(Québec) Le ministère de la Justice du Québec analyse la possibilité d'ajouter une disposition à la Charte québécoise des droits et libertés de la personne pour mieux lutter contre l'intimidation. En clair, cette disposition prohiberait explicitement «l'incitation publique à la haine pour un motif interdit de discrimination».
Jolyane Pronovost, porte-parole de la ministre de la Justice, Stéphanie Vallée, a confirmé au Soleil, lundi, que le Ministère soupèse le pour et le contre de cette idée.
Elle émane de la Commission des droits de la personne et des droits de la jeunesse. Celle-ci l'a suggérée dans un mémoire transmis à la fin de l'année dernière au Secrétariat du Forum sur la lutte contre l'intimidation.
L'article 11 de la Charte des droits et libertés de la personne prévoit déjà que «nul ne peut diffuser, publier ou exposer en public un avis, un symbole ou un signe comportant discrimination».
Aux yeux de la Commission, cet article est insuffisant «dans un contexte marqué par l'utilisation croissante des technologies de l'information et de la communication, qui permet aux auteurs de ces actes de s'unir plus facilement et qui augmente l'accès du public aux propos haineux».
Lors de la présentation du mémoire, le président de la Commission, Jacques Frémont, a estimé que «l'ajout d'une disposition qui interdirait les propos ou les actes qui exposent des personnes à la haine pour un motif de discrimination interdit» améliorerait la capacité d'action de son organisme.
Les motifs de discrimination interdits sont ceux ayant trait à la race, la couleur, le sexe, la grossesse, l'orientation sexuelle, la religion, les convictions politiques, la langue, l'origine ethnique ou nationale, la condition sociale et le handicap.
Les experts du ministère de la Justice veulent vérifier si la disposition proposée par la Commission renforcerait bel et bien le bouclier que constitue déjà la Charte québécoise. Ils veulent aussi en mesurer toutes les implications.
Car la question est tout de même délicate. Resserrer les boulons, mais jusqu'où?
Liberté d'expression
La Commission des droits de la personne rappelle qu'elle ne peut pas actuellement mener d'enquête lorsque des propos «haineux» - c'est-à-dire «susceptibles d'inciter ou d'inspirer à l'égard des groupes protégés un traitement discriminatoire» - sont proférés «au moyen de communications publiques artistiques, littéraires ou d'information [article de journal, éditorial, émission de radio ou de télévision, sites Internet, blogues]».

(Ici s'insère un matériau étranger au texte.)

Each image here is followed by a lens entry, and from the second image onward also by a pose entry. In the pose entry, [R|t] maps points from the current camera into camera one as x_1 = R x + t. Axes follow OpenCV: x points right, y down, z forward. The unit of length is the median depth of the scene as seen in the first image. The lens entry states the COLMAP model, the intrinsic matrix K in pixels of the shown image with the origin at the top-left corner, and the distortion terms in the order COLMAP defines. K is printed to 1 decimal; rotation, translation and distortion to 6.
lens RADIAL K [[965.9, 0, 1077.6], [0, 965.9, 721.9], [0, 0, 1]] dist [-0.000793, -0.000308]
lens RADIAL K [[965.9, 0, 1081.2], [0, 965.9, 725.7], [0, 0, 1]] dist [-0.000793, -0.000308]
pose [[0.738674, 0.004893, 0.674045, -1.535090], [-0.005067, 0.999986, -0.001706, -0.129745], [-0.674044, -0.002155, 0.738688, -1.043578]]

Elle fait valoir que l'ajout de la disposition proposée permettrait de combler cette lacune. Celle-ci «viendrait s'ajouter aux dispositions du Code criminel prohibant la propagande haineuse».
Insistons là-dessus : la Commission a diffusé cette recommandation afin de mieux lutter contre toutes les formes d'intimidation. Après le dépôt de son mémoire, elle a tenu à préciser que la disposition qu'elle préconise ne vise pas à restreindre la liberté d'expression, ni à empêcher les critiques à l'égard d'une religion ou d'une conviction politique. «Elle ne vise que l'incitation publique à la haine, ce qui est autre chose», a-t-elle expliqué.
L'analyse lancée par le ministère de la Justice ne signifie pas que le gouvernement de Philippe Couillard voudra nécessairement aller de l'avant. Il s'agit d'abord de faire le tour du sujet, doit-on comprendre.
Rappelons que la Charte québécoise n'a pas le même poids que la Charte canadienne des droits et libertés, laquelle est enchâssée dans la Constitution du pays. Elle peut donc être modifiée assez facilement. Il suffit qu'une majorité de députés de l'Assemblée nationale du Québec y soient favorables.
En général, les gouvernements ne se permettent de l'amender que si le changement envisagé recueille un large consensus politique.